Assignment
Check each line of the entries. Copy the ones that contain the string "Davide".
Data in this exercise Block Start
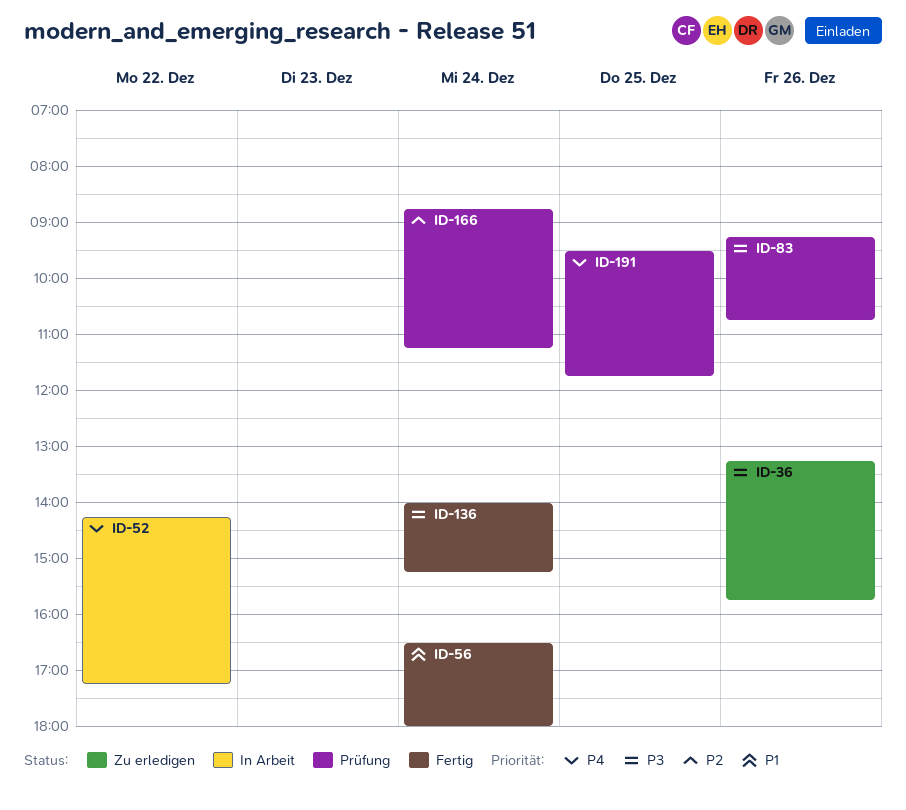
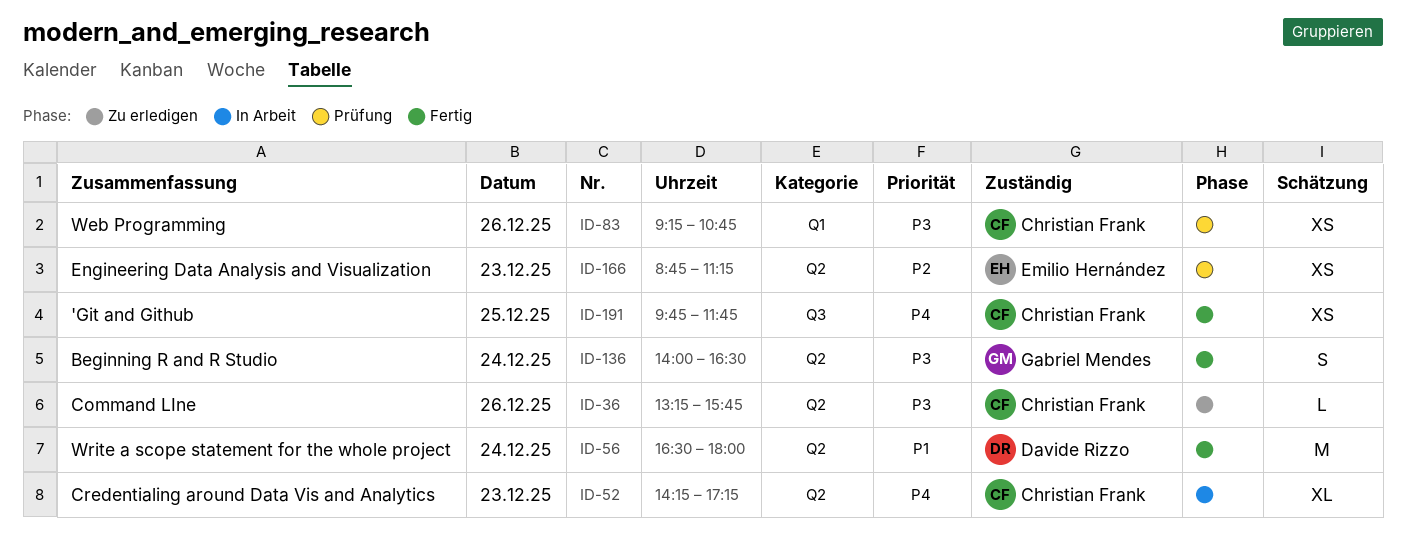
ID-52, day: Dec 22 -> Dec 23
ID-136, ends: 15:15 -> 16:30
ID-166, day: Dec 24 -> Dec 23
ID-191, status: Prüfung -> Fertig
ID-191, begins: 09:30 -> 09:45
Data in this exercise Block End
Data in this exercise Block Start
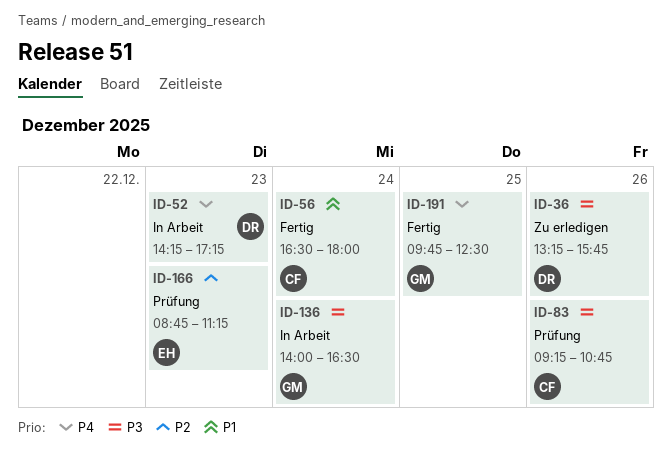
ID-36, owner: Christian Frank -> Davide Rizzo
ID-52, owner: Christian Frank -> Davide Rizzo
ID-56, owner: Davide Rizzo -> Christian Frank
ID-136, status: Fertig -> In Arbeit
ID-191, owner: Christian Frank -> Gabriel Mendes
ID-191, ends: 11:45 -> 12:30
Data in this exercise Block End
Data in this exercise Block Start
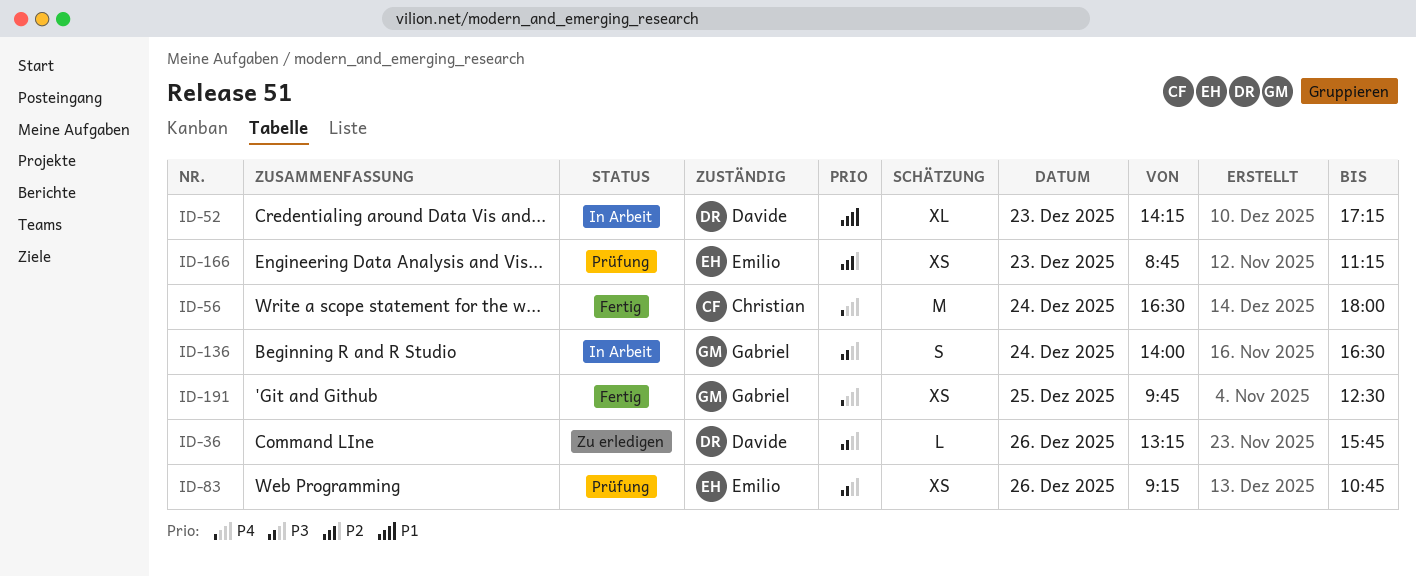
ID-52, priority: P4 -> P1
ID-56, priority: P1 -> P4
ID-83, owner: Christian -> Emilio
Data in this exercise Block End
Answer section
ID-36, owner: Christian Frank -> Davide Rizzo
ID-52, owner: Christian Frank -> Davide Rizzo
ID-56, owner: Davide Rizzo -> Christian Frank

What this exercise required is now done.